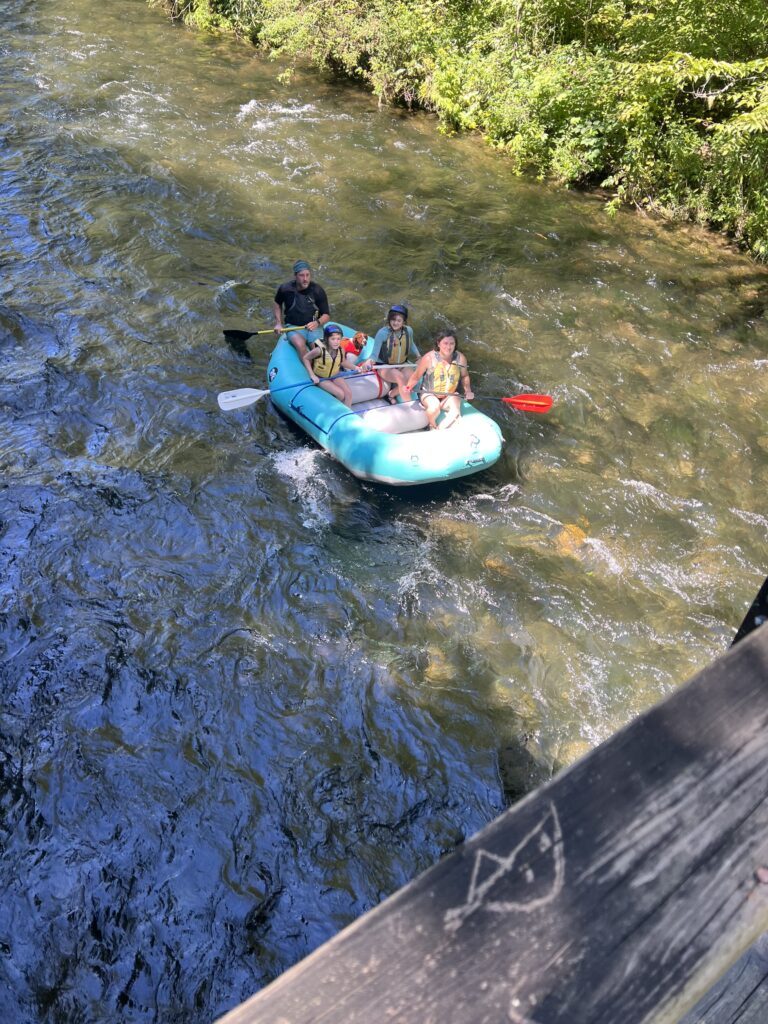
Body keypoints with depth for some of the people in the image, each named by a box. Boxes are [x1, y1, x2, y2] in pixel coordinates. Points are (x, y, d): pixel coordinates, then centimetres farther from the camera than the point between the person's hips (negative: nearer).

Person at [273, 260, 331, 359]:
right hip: (293, 327, 0)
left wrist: (317, 323, -23)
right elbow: (278, 304, 17)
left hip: (313, 327, 0)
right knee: (300, 345, -33)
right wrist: (278, 323, 7)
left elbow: (326, 315, -2)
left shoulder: (318, 291, -7)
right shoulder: (285, 289, -5)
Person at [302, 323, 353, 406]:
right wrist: (312, 375, -20)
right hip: (321, 378, -5)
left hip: (335, 376, 5)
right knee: (341, 394, -20)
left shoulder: (341, 350, -12)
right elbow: (305, 358, -16)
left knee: (348, 393, -13)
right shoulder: (320, 350, -26)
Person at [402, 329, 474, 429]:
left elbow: (464, 376, 14)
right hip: (428, 394, -3)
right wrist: (408, 387, -24)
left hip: (449, 395, 3)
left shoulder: (460, 358, -4)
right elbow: (416, 376, -6)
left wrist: (468, 390, -1)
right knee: (435, 406, -35)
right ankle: (432, 427, -3)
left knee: (456, 411, -28)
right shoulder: (429, 358, -14)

▸ **Exercise description**: An exact copy of the listing above, minus its pictures, is what is needed here.

▸ **Response to this exercise**:
Body keypoints with depth for some of the people in the image, each named by a box. Boxes are [x1, y1, x2, y2] in pixel coordinates. Points are (x, y, d): pixel coordinates, then centimetres farther from the camera than the point between the person's hips (negative: nearer).

Person at [273, 260, 331, 359]:
right hip: (293, 327, 0)
left wrist: (317, 323, -23)
right elbow: (278, 304, 17)
left hip: (313, 327, 0)
right knee: (300, 345, -33)
right wrist: (278, 323, 7)
left elbow: (326, 315, -2)
left shoulder: (318, 291, -7)
right shoulder: (285, 289, -5)
Person at [302, 323, 353, 406]:
right wrist: (312, 375, -20)
right hip: (321, 378, -5)
left hip: (335, 376, 5)
right knee: (341, 394, -20)
left shoulder: (341, 350, -12)
right elbow: (305, 358, -16)
left knee: (348, 393, -13)
right shoulder: (320, 350, -26)
Person at [402, 329, 474, 429]:
left elbow: (464, 376, 14)
right hip: (428, 394, -3)
right wrist: (408, 387, -24)
left hip: (449, 395, 3)
left shoulder: (460, 358, -4)
right elbow: (416, 376, -6)
left wrist: (468, 390, -1)
right knee: (435, 406, -35)
right ankle: (432, 427, -3)
left knee: (456, 411, -28)
right shoulder: (429, 358, -14)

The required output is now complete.